Elefantes blancos
(Raúl Arias)
Qué extraña situación la nuestra, pobres desdichados. Acostumbrados al erial político y las goyerías mediáticas, de las que muchos ciudadanos se sienten íntimos y hondos integrantes, risueños y gruesos ellos, se repiten unas elecciones nacionales por segunda vez en algo más de cuatro meses desde las últimas, que lejos de representar una irresponsabilidad de los dirigentes políticos y su adherida incapacidad moral e intelectual; lo que realmente demuestran, es una inevitable condición de la política: el elefante blanco. Siempre que aparecen estos adorables y limpios animalitos producen una insoportable e infecta presión en el pecho no sólo de los políticos, sino también de los ciudadanos, reducidos a su mínima expresión individual y desconectada, dispersa y caótica, a los que les toca domesticar y limpiar los restos del arrugado animal. Pero antes, como todo en la vida, lo importante es ser consciente de ello y no desfallecer ante la revelación: había un elefante en la habitación que nunca antes habíamos visto, y ni siquiera sospechábamos, y sin embargo, conocíamos todo lo demás, hasta el último detalle. Una conciencia, por otro lado, que solo otorga el pensamiento, que ahora es uno de los mayores honores que un hombre puede alcanzar. Lejos de los cenizos profetas de la necesidad o el determinismo histórico, el elefante no aparece como poso indeleble de la decantación del tiempo corrompido o quebrado, ni siquiera como la melancolía de la historia de las batallas perdidas, que se presenta de nuevo ahora como oportunidad de redención. No. El elefante blanco siempre estuvo en la habitación, siempre ha permanecido incrustado en la negligencia de las viejas y nuevas políticas, de las nuevas y desdichadas eras. Aunque nuestra mirada se perdiese, desparramada, en el centro de esa gran víscera blanca, sin alcanzar a ver su horizonte, los límites de su perfil para identificar la criatura, lo cierto es que siempre estuvo allí, desde la cuna hasta la tumba. Si existe una gran contradicción y una profunda vacuidad y esterilidad en el infeliz escenario político español, no todo se debe a la clase política, una de las más mediocres que uno puede tener, sino que en gran medida se debe a nuestra ceguera; la nuestra, la de los tiempos, o la que se quiera.

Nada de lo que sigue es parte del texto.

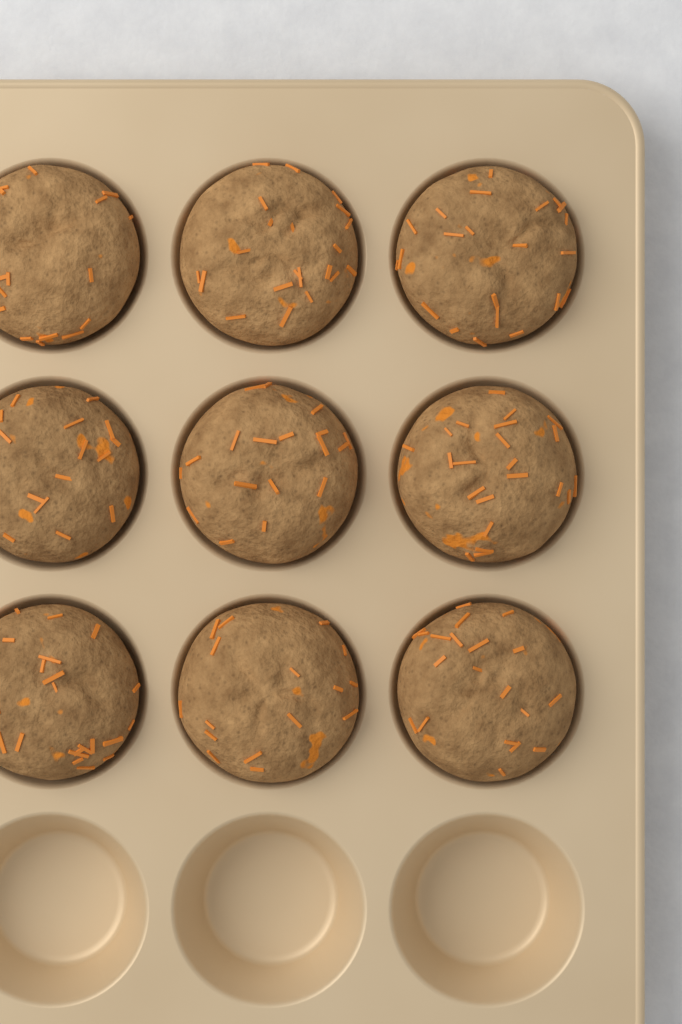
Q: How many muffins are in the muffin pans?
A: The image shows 9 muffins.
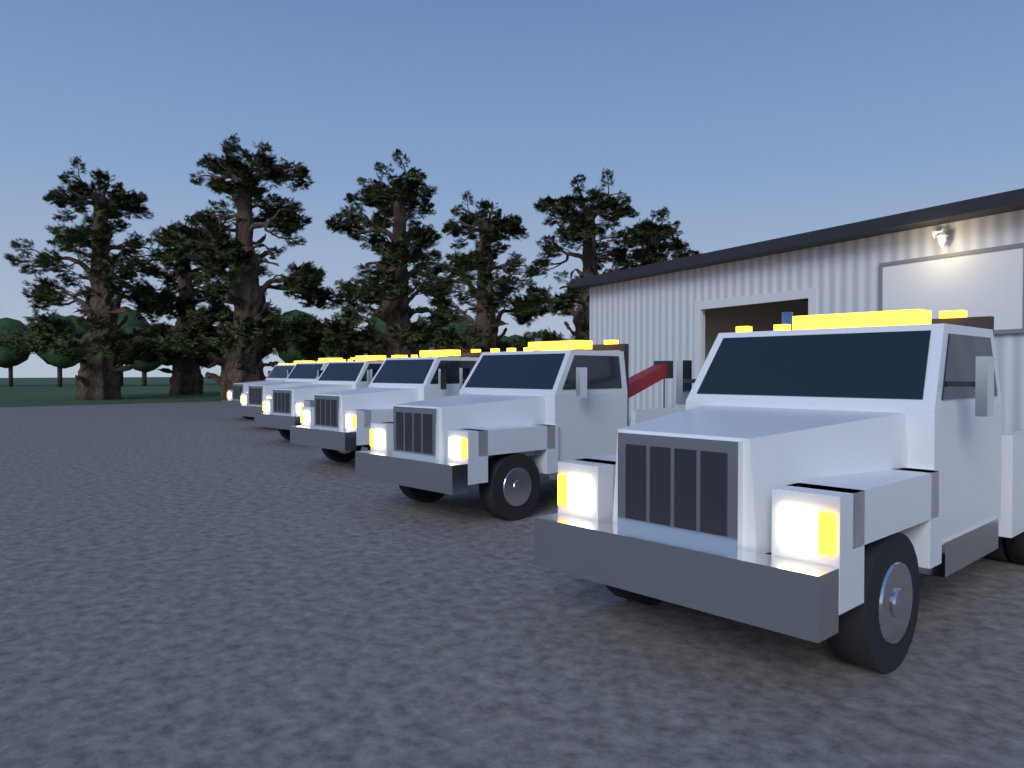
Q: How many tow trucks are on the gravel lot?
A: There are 6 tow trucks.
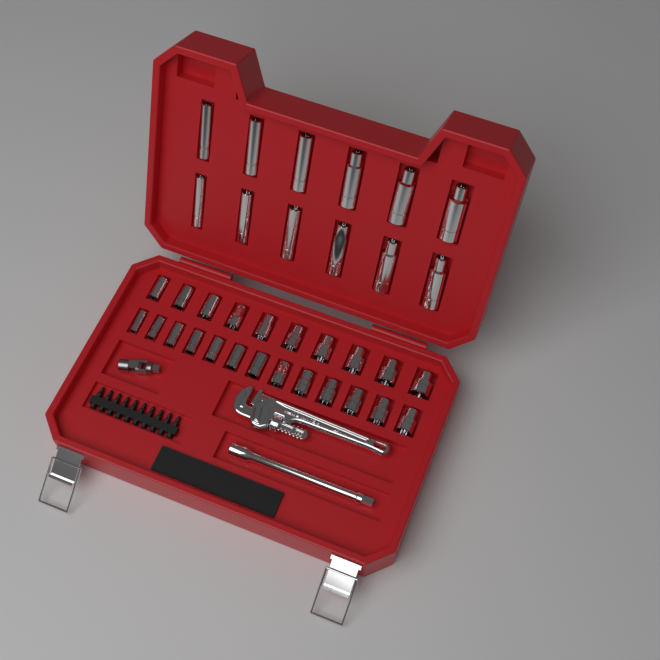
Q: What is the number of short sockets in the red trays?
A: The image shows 23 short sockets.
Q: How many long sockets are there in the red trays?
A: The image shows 12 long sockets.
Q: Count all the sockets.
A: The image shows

Los distintos partidos poseen diverso número y tamaño de animalitos. El PSOE, no ve, no quiere ver, el problema de identidad y deuda moral que posee respecto a la izquierda española (aún no han resuelto, si es que puede resolverse la traición y el abandono - no ha dado cuanta ni de sus ilusiones perdidas ni de su dañada educación sentimental) y su arrogante e insidiosa indeterminación ideológica, y otro: la ambigüedad respecto al troceamiento de la soberanía nacional y su sujeto, dentro o fuera de los límites constitucionales. Podemos e IU, no reconocen o no quieren afrontar, ni su encaje rojo en Europa, ni su espacio dentro del espíritu burocrático y administrado del capitalismo. Y los podémicos, por supuesto, quieren olvidar sus limitaciones estéticas, su triste condición de ser un producto estrictamente televisivo y de haber sido devorados por la bestia mediática, sin la cual, su existencia correría grave peligro. El PP y Ciudadanos no saben en qué tiempo íntimo viven y desconocen las zonas erógenas de su vida íntima: el precio de la transición y la desazón de las dos Españas, y especialmente lo que ellos denominan "el comunismo". Aunque sobre todo, y especialmente el PP no sólo desconoce, sino que posee una deuda, algunos dirán que mortuoria, con la memoria. Paradójicamente estos elefantes no se suman entre sí salvo en un excepcional y anacrónico caso, los nacionalistas, ese rudimentario y sucio instrumento de poder. Estos, poseen todos los elefantes, y con su rastrero ejemplo de cinismo e ignorancia, le habrán quitado mito y grandeza a su proyecto de un modo irreparable e irrecuperable. ¡Quién iba a decir que el problema político español tiene más que ver con la zoología que con la moral!